言いたいこと言える関係だと思ってたのに、いつのまにか言えない関係になってたんだ。


っていうか、昴も私に妬いてたんだ。


本当に、新人くんのことは何とも思ってないのにな。


昴もたぶん、あの女の子のことは何とも思ってないんだろう。


だけど、仲良さそうにみえる昴と彼女を見ると、ザワザワした気持ちになって、落ち着かないんだ。
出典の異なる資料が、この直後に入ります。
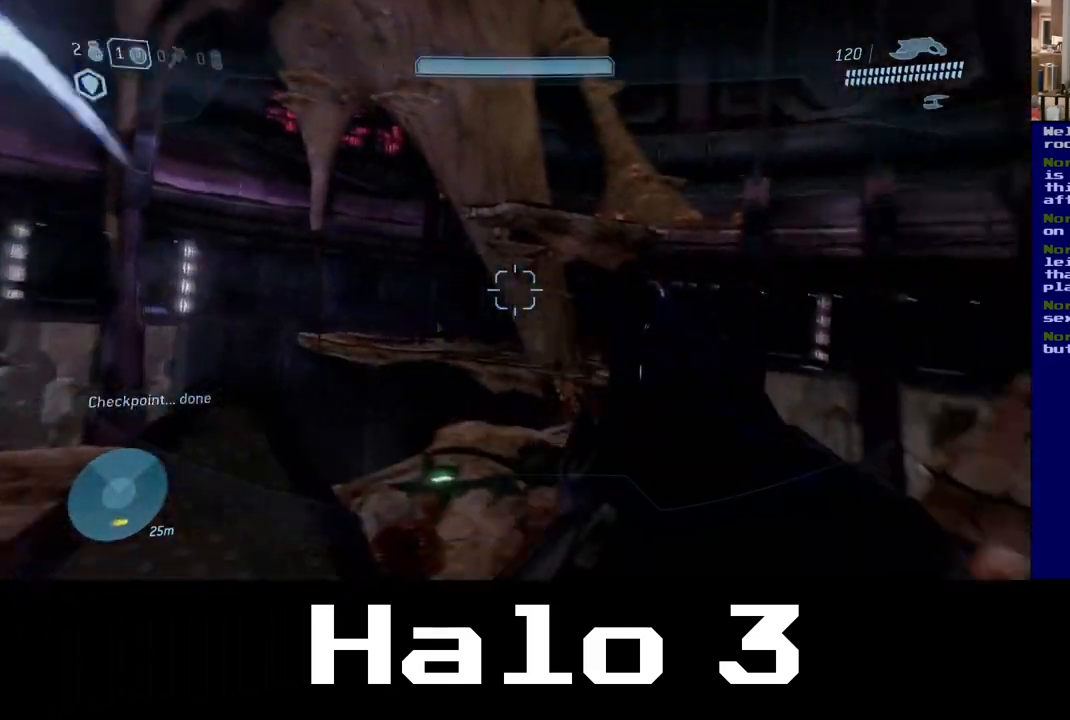
{"dt_ms": 500, "buttons": [], "left_stick": "up", "right_stick": "left", "events": [[83, "right_stick", "center"], [333, "left_stick", "up"], [333, "right_stick", "left"]]}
私は、その不安な気持ちを素直に昴へ伝えればよかった。


昴も、私に直接聞いてくれれば良かったのに。


ふたりとも、不安な気持ちでいっぱいで、余裕がなかったんだ。


どのくらい時間がたったんだろう。


足音が聞こえて振り向くと、傘をさして立っている昴がいた。


「・・・昴」


「メグ、ごめんな。


俺、アイツにめっちゃ妬いてたんや。


もちろん、須川さんにも妬いてるしな。


濡れてるし風邪ひくで、帰ろうや」


昴は隣に座ると、タオルで私の髪をふいてくれた。


「昴、ごめんね」


「ええよ」


「ここにいるってよくわかったね」


「あちこち探して遅くなってもうた、ごめんな」


「ありがと」


タオルをかぶった私に、昴は何度もキスをした。


「なんか、いっつも家でしかキスせえへんから、緊張すんな」


手をつないで帰って、一緒にお風呂に入って、髪だけ乾かしてベッドにダイブした。


何度も体を重ねてきたけれど、今日はなんだかドキドキした。